La grande ville bouclée pourrait également manquer de masques. "J'ai des masques, mais ils sont jetables. Selon les autorités, il faudrait les jeter après quatre heures d'utilisation, mais je ne sais pas si j'en aurai assez", s'alarme Zhangyi. Plusieurs pharmacies sont en rupture de stock, rapporte-t-il, et il craint de ne pouvoir les acheter sur internet, comme il en a l'habitude. Il espère donc une éventuelle distribution organisée par les autorités. En attendant, l'homme a décidé d'"annuler le dîner du Nouvel An". Les rassemblements et les festivités qui devaient avoir lieu vendredi 24 janvier ont par ailleurs été annulées par les autorités chinoises.

Ce sera probablement le pire Nouvel An de ma vie.
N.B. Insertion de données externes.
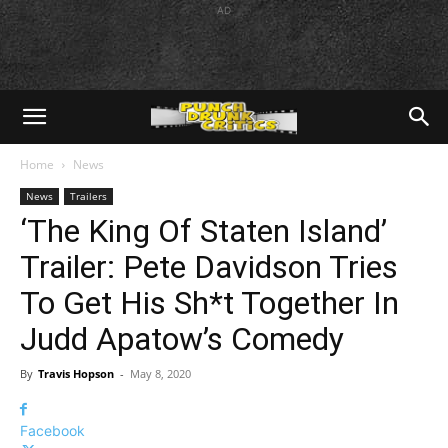
AD
Home
News
News
Trailers
‘The King Of Staten Island’
Trailer: Pete Davidson Tries
To Get His Sh*t Together In
Judd Apatow’s Comedy
By
Travis Hopson
-
May 8, 2020
Facebook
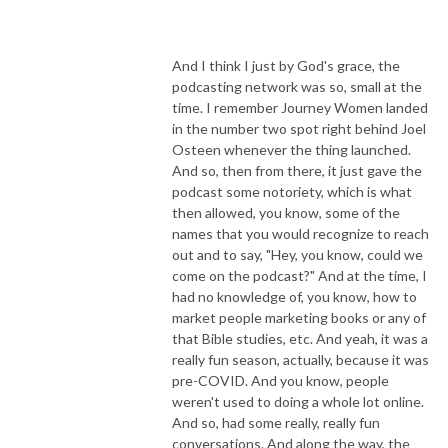
And I think I just by God's grace, the
podcasting network was so, small at the
time. I remember Journey Women landed
in the number two spot right behind Joel
Osteen whenever the thing launched.
And so, then from there, it just gave the
podcast some notoriety, which is what
then allowed, you know, some of the
names that you would recognize to reach
out and to say, "Hey, you know, could we
come on the podcast?" And at the time, I
had no knowledge of, you know, how to
market people marketing books or any of
that Bible studies, etc. And yeah, it was a
really fun season, actually, because it was
pre-COVID. And you know, people
weren't used to doing a whole lot online.
And so, had some really, really fun
conversations. And along the way, the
Notre angoisse est plus grande que notre joie.

Zhangyi, 55 ans, habitant de Wuhan (Chine)

à franceinfo

Ming, quant à lui, tempête contre le gouvernement depuis son repli à Guangzhou. "Je perds espoir dans le gouvernement ! Ils auraient dû bloquer la ville avant que l'épidémie ne soit hors de contrôle. Ce n'est pas une catastrophe naturelle, mais un désastre humain !" Lui comme Zhangyi s'inquiètent de la prolifération du virus en raison des importants déplacements de population qu'a connus la Chine ces derniers jours. "J'ai des amis qui ont de la fièvre. Ils sont allés à l'hôpital mais tous les hôpitaux n'ont pas la capacité de diagnostiquer ce nouveau virus ; et dans ceux qui sont compétents, vous devez attendre au moins six heures pour être pris en charge !" s'indigne Zhangyi.

D'autres, comme John, gardent leur calme : "Je pense que l'épidémie est sous contrôle." Il considère que "cette fois-ci, le gouvernement a rapidement réagi" et mis en place des "mesures efficaces". S'il reconnaît que les masques risquent de manquer, le jeune homme se rassure : "Nous avons un sac plein pour trois, on peut tenir plusieurs semaines." Le quotidien risque d'être tout aussi angoissant pour ceux qui ont réussi à quitter Wuhan à temps. Ming se dit ainsi "terriblement inquiet" pour ses compatriotes. Quant à Irfan, il envisage de prolonger son séjour en Malaisie mais confie : "J'ai peut-être emporté le virus avec moi. Je suis terrifié à l'idée que les premiers symptômes apparaissent."

* Les prénoms de ces personnes ont été modifiés pour garantir leur anonymat.